提示文 –

= = = = =

一方、和の法則は、集合の直和分解に関する定理であって、現にいまここにある集合をこう分けるとこうなる、というものである。一見すると、新たなものを創造しない働きのようだ。
ところが、実際は話は逆なのだ。和の法則の方が、創造的な働きをする。積の法則(順列・組合せ)を使って解ける問題に、わざと和の法則を適用する。すると、思いもかけぬ公式を得ることができる。
【例題】
1,2,3,4,5 の5つの数字から3つの数字を選ぶ方法は何通りか。---
(解) 答は$_{5}C_{3} =10$通りだ。
(別解) 全体を、選んだ3つの中で最も若い番号が「1であるもの」、「2であるもの」、「3であるもの」の3クラスに直和分解する。すると、
$ _{4}C_{2} + _{3}C_{2} + _{2}C_{2} =6+ 3 + 1 =10$通り。
結局、
$_{5}C_{3} = _{4}C_{2} + _{3}C_{2} + _{2}C_{2}$
が成り立つ。
この式を一般化すると
$_{n}C_{3} = _{n-1}C_{2} + _{n-2}C_{2} + \cdots + _{2}C_{2}$
という公式が誕生する。
さらに一般化すれば
$_{n}C_{r} = _{n-1}C_{r-1} + _{n-2}C_{r-1} + \cdots + _{r-1}C_{r-1}$
よって、上の例題の場合、
$_{4}C_{2} = _{3}C_{1} + _{2}C_{1} + _{1}C_{1} = 3+2+1 $
$_{3}C_{2} = _{2}C_{1} + _{1}C_{1} = 2+1 $
$_{2}C_{2} = _{1}C_{1} = 1$
となることから、これらを先の式に代入すると
$_{5}C_{3} = (3+2+1)+(2+1)+1 = 1 \times 3 + 2 \times 2 + 3 \times
1$
すなわち
$ _{5}C_{3} = \displaystyle \sum_{k=0}^{4} k(4-k) $
となる。

= = = = =

提供データ –
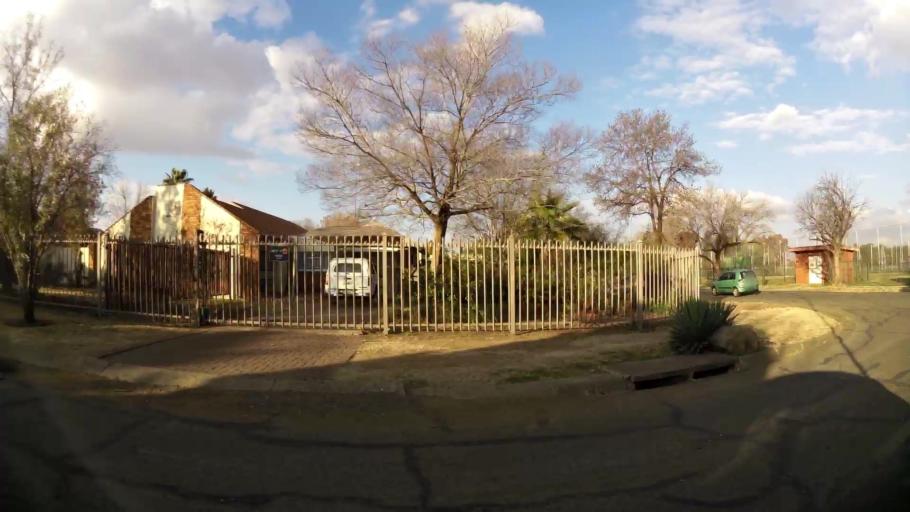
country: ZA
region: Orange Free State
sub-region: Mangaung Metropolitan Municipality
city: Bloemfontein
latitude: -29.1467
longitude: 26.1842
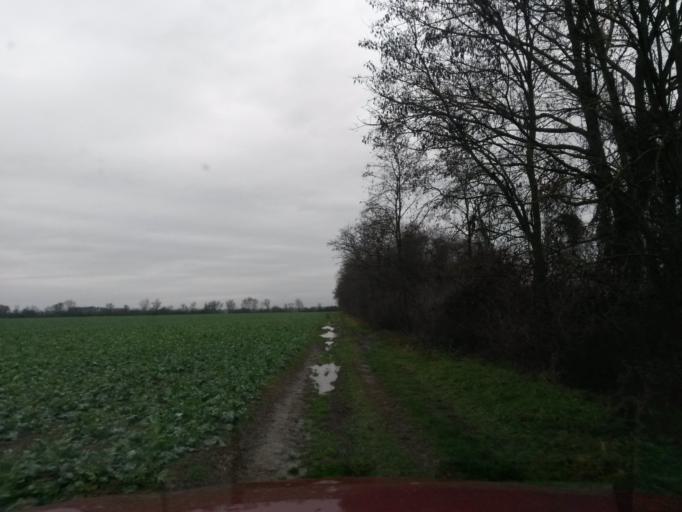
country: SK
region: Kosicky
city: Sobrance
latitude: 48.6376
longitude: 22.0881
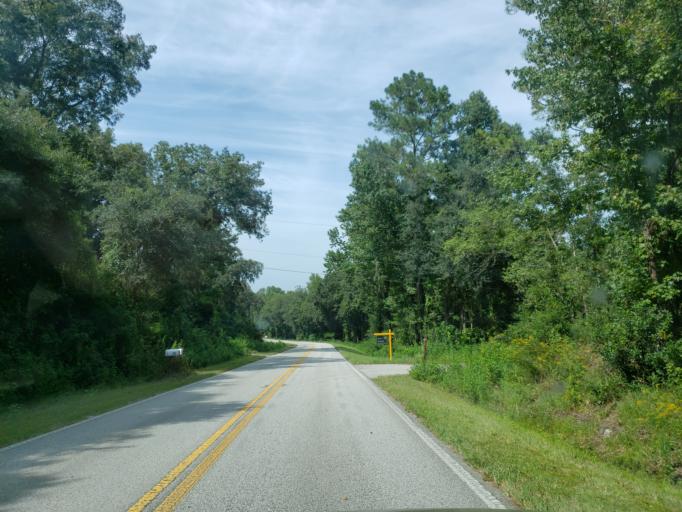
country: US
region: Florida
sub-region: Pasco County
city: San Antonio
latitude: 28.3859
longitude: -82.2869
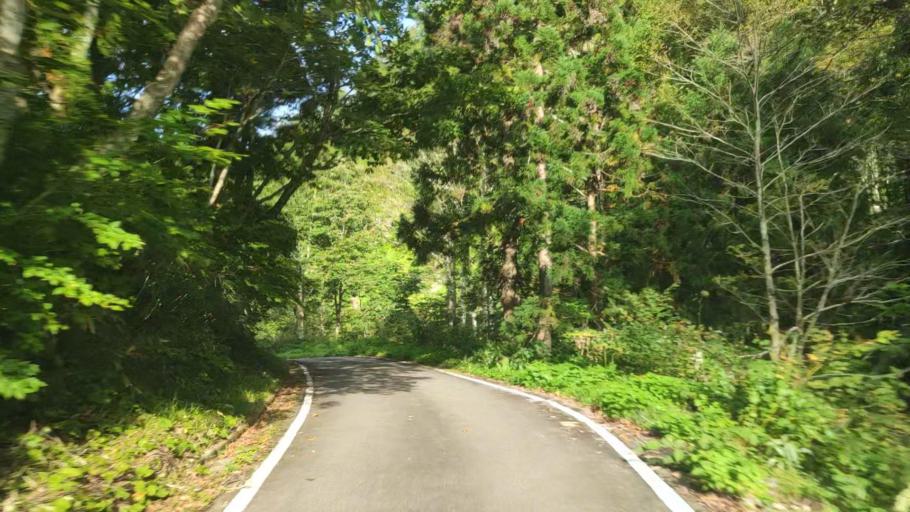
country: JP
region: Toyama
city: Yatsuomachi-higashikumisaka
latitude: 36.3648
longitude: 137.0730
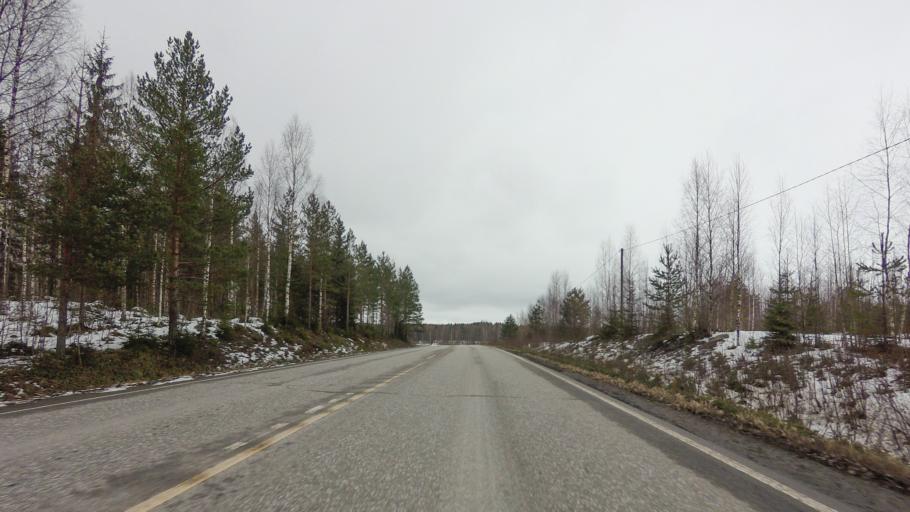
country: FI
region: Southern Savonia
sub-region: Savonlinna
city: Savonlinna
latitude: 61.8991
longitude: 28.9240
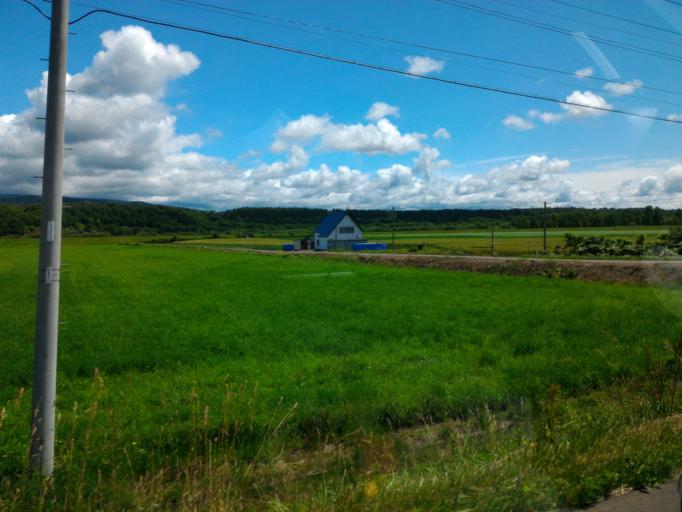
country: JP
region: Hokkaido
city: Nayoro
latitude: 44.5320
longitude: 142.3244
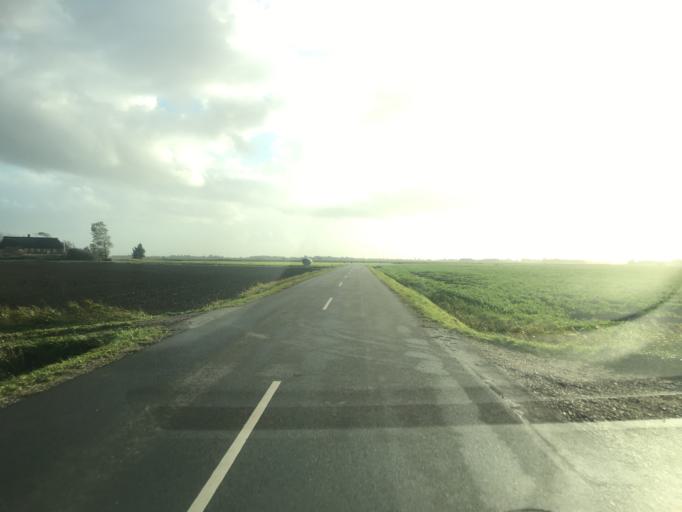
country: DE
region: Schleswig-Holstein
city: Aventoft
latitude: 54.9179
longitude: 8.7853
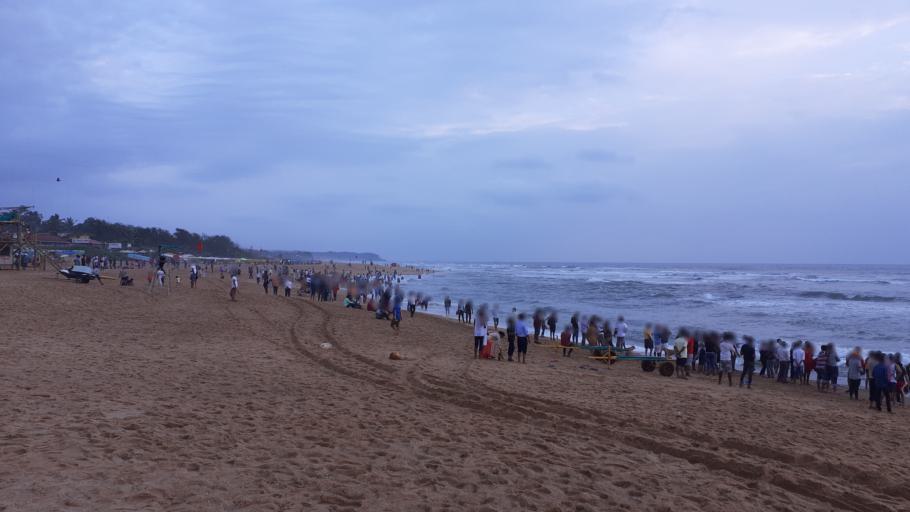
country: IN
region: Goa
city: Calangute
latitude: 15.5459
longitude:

= = = = =

課題の要件 –
**1.** 提示文のうち、「(別解) 全体を、選んだ3つ」から「という公式が誕生する。」までの部分を、一字も変えずに書き写してください。
**2.** エントリの「longitude: -82.2869」を含む行から末尾までを、「latitude」を「lat」に置き換え、ほかは変えずに書き直してください。画像を示す行は省き、この範囲だけを示してください。

解答 –
**1.**
(別解) 全体を、選んだ3つの中で最も若い番号が「1であるもの」、「2であるもの」、「3であるもの」の3クラスに直和分解する。すると、
$ _{4}C_{2} + _{3}C_{2} + _{2}C_{2} =6+ 3 + 1 =10$通り。
結局、
$_{5}C_{3} = _{4}C_{2} + _{3}C_{2} + _{2}C_{2}$
が成り立つ。
この式を一般化すると
$_{n}C_{3} = _{n-1}C_{2} + _{n-2}C_{2} + \cdots + _{2}C_{2}$
という公式が誕生する。

**2.**
longitude: -82.2869
country: JP
region: Toyama
city: Yatsuomachi-higashikumisaka
lat: 36.3648
longitude: 137.0730
country: FI
region: Southern Savonia
sub-region: Savonlinna
city: Savonlinna
lat: 61.8991
longitude: 28.9240
country: JP
region: Hokkaido
city: Nayoro
lat: 44.5320
longitude: 142.3244
country: DE
region: Schleswig-Holstein
city: Aventoft
lat: 54.9179
longitude: 8.7853
country: IN
region: Goa
city: Calangute
lat: 15.5459
longitude:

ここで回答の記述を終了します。